Der Betreiber organisiert den sicheren Betrieb der Lagereinrichtung. Dazu gehören eine geeignete Gefährdungsbeurteilung, klare Zuständigkeiten, Unterweisungen, festgelegte Intervalle sowie ein Prozess für die Behandlung von Schäden. Aufgaben können übertragen werden; die Organisationsverantwortung des Betreibers wird dadurch nicht einfach beseitigt.

Bei einem sichtbaren Schaden: Zustand sichern, betroffenen Bereich bewerten lassen, Schaden dokumentieren und erst nach geeigneter Entscheidung wieder freigeben. Eine Sichtkontrolle ist keine Reparatur und keine Freigabe.

Dokumentation: Was sollte festgehalten werden?

Die Dokumentation muss zur Aufgabe passen und nachvollziehbar sein. Für eine Sichtkontrolle gehören mindestens Datum, Ort beziehungsweise Regalbereich, Name oder Kürzel der kontrollierenden Person, Ergebnis, festgestellte Schäden und eingeleitete Maßnahmen in den Nachweis. Bei einer formellen Prüfung sind die gesetzlichen und betrieblichen Anforderungen an die Aufzeichnung maßgeblich. § 14 BetrSichV erlaubt die Aufbewahrung der Aufzeichnungen in elektronischer Form.

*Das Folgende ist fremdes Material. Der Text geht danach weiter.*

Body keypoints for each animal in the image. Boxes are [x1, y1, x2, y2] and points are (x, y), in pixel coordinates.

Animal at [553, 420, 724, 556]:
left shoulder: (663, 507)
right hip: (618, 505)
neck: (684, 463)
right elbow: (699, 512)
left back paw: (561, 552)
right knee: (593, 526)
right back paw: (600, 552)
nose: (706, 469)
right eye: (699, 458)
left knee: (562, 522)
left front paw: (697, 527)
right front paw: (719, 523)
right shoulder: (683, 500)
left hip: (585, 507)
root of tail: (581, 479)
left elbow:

Eine digitale Checkliste kann dabei helfen, Befunde einheitlich zu erfassen und Fotos oder Maßnahmen am richtigen Regalbereich zuzuordnen. Sie ersetzt jedoch weder die erforderliche Qualifikation noch die fachliche Entscheidung über die Nutzung.

Häufige Fragen zur Regalinspektion

Ist Regalinspektion dasselbe wie Regalprüfung?

Nicht zwingend. „Inspektion" bezeichnet in der DIN EN 15635 die Überwachung und Kontrolle der Lagereinrichtung. Entscheidend sind der konkrete Umfang und die Qualifikation der prüfenden Person.

Kann unser Lagerpersonal die Sichtkontrolle übernehmen?

Ja, wenn die Beschäftigten geeignet und unterwiesen sind und der Betreiber die Aufgabe im Rahmen der Gefährdungsbeurteilung organisiert. Eine formelle Prüfung durch eine befähigte Person bleibt davon unberührt.

Was passiert bei einem Schaden?

Den Bereich sichern, den Schaden dokumentieren und eine fachkundige Bewertung beziehungsweise erforderliche Prüfung veranlassen. Erst danach darf über die weitere Nutzung entschieden werden.